Well just as another anecdote, I have an Iron & Oak (with the Honda Industrial Engine) and it has never had a problem of any type.  It just keeps going and going and going and never ever bogs or breaks.  I did lots and lots of research prior to purchasing and found almost nothing negative about them anywhere.  Additionally, almost all the local tool rental places rent these and they told me that they almost never break.  I'm sorry to hear the OP's initial very irritating experience but I would say it is the first time I have ever heard of this if that is of any comfort?  I'm sure that I&O will stand behind their product too.


----------



## Beetle-Kill (Oct 25, 2013)

My I/O 22T has been a reliable splitter. I should say my 1/3 ownership I/O. I bought it with 2 other guys, so we share the usage. It runs through 30 cord a year on average. The company has been great to deal with, I have no complaints at all. Give it a chance, you'll be happy when the bugs are worked out.


----------



## trailrated (Oct 26, 2013)

Well I got the splitter back with a new "Prince" manufactured control valve. Gonna try and test it out this weekend. Will keep you guys updated.


----------



## Gunny (Nov 11, 2013)

Well so far as far as your response....I'm not impressed.  I hope when I get home I have some weekends like this one.  What happen?  Just really ready for your response.  Let us know or just let me know as I'm sure a lot of members forgot about this thread.  Splitter good?


----------



## trailrated (Nov 11, 2013)

Gunny said:


> Well so far as far as your response....I'm not impressed.  I hope when I get home I have some weekends like this one.  What happen?  Just really ready for your response.  Let us know or just let me know as I'm sure a lot of members forgot about this thread.  Splitter good?
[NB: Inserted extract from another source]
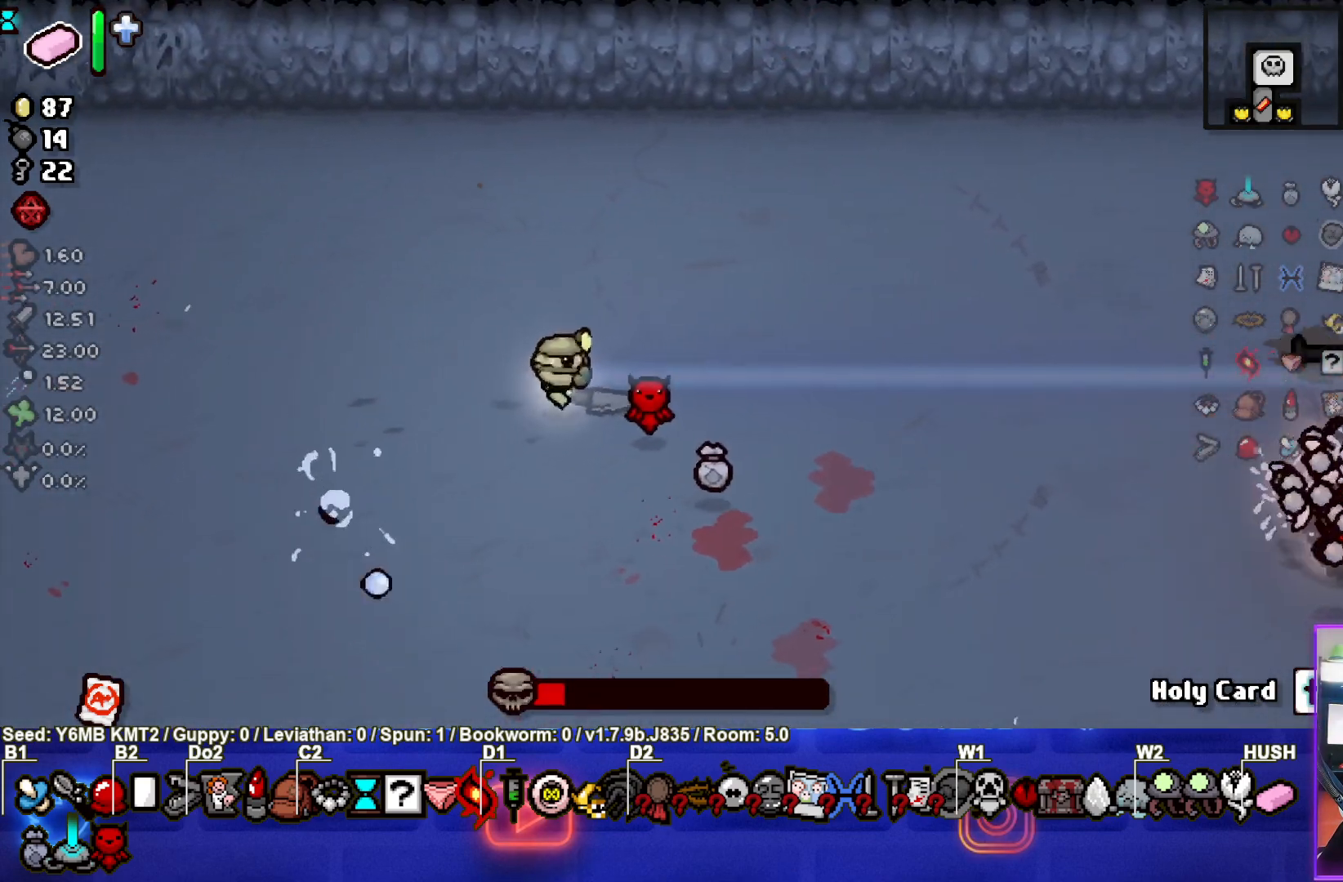
{"buttons": [], "left_stick": "down", "events": []}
I've used it lightly a couple of times, can't really say I've worked it hard yet. I noticed yesterday a very small amount of hydraulic oil seeping from the control lever. (handle that moves the ram forward and back) I'm so aggravated I'm just gonna see how it goes. Its under warranty, so I'll use it until I feel like complaining about it. 

Its unacceptable to me for a brand new unit. I don't care how good iron & oak is OR used to be. When they put junk on their machines, they only hurt their reputation. This is the 3rd control valve that leaks. The new one is a Prince. All the connections the dealer connected don't leak, the valve itself does.


----------



## Ashful (Nov 11, 2013)

Not sure if anyone here has already said it, but there are two 22-ton I/O splitters.  One runs about $2800, the other $1300, and their cycle times reflect it.  I believe the $2800 unit has a 6 second cycle time, the cheaper unit has a 10 - 12 second cycle time, the primary difference in the two being motor and pump.


----------



## turbocruiser (Nov 11, 2013)

trailrated said:


> I've used it lightly a couple of times, can't really say I've worked it hard yet. I noticed yesterday a very small amount of hydraulic oil seeping from the control lever. (handle that moves the ram forward and back) I'm so aggravated I'm just gonna see how it goes. Its under warranty, so I'll use it until I feel like complaining about it.
> 
> Its unacceptable to me for a brand new unit. I don't care how good iron & oak is OR used to be. When they put junk on their machines, they only hurt their reputation. This is the 3rd control valve that leaks. The new one is a Prince. All the connections the dealer connected don't leak, the valve itself does.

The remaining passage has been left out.